Revived 18th Century Epistolary Novel

Hannah W. Foster’s The Coquette.

This epistolary novel anonymously published in 1797 and claimed later is based on a the factual death of Elizabeth Whitman which was sensationalized as a cautionary tale about the fatal consequences for women who have premarital sex.The real life person died in a tavern while giving birth to a stillborn, and was used as an example of what happens to women who do not behave. Hannah W. Foster introduces the novel as “founded in fact”  in this fictionalized account with several overlapping truths.

In the novel, Eliza Whitman becomes Eliza Wharton, the recently almost-widowed daughter of a priest, grieving her late fiance and regaining what freedoms she enjoyed before their engagement. Her musings on marriage as capture, on identity, and female friendship have given way for contemporary critics to interpret the recently revived novel as feminist text. The novel makes some serious claims about the danger of societal gender roles for men and women through the letters narrated by multiple men and women. The book contains many of the same scenes told through the eyes of different people including the Eliza’s villainous suitors, allowing readers to understand the real danger to Eliza’s well being was not one she ever had control over.

The letters also function to humanize Eliza as a fully feeling and complicated human being with motives and a conscience, not the immoral sinner the newspapers made her out to be after her death. This story represents factual fiction because it stays so close to the events and personalities of Elizabeth Whitman’s history. The fictionalized aspects come from the added characters and their accounts of interacting with Eliza, moving the plot along, and filling in the spaces between the key events leading to Eliza’s downfall. There is also an added pressure of the mother character representing the old widow Eliza could become, and the younger friends who do not understand her resistance to marriage.

In reading historical literature we do have to remember that it is only fiction, not hard evidence of the lifestyle from the time and region, yet The Coquette brings an indisputable authenticity to letters that it reads as a nonfiction account. However, the pacing of the book suffers at the hands of accuracy.

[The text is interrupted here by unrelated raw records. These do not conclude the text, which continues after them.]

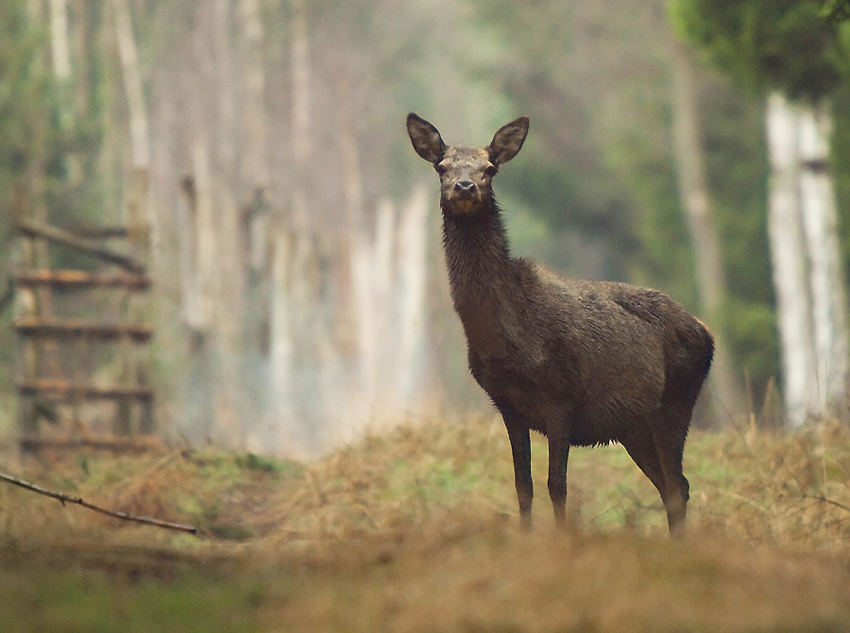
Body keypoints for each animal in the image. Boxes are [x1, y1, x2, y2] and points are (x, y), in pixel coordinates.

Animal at [408, 112, 712, 532]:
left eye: (490, 168)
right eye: (442, 167)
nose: (465, 186)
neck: (504, 339)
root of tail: (708, 335)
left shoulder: (561, 396)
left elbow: (557, 485)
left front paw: (563, 539)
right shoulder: (507, 404)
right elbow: (523, 485)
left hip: (676, 402)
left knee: (676, 484)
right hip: (633, 426)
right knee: (672, 486)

The book spans a little over a year and includes the full length of Eliza’s pregnancy, during which not much happens.

Often when reading, there is little to no opportunity to ever truly determine authorial intent behind a piece, but the anonymous nature of the text and the revealing introduction gives some insight as to why the author chose to write the novel. There is such a noble intent by the author to make Whitman’s story heard fairly, and there seems to be a feminist solidarity in the act of writing and researching this novel. I found the criticisms of the novel to be more entertaining than the novel itself; it is quite dated and hard to get through, but the story and the history behind its conception is truly fascinating.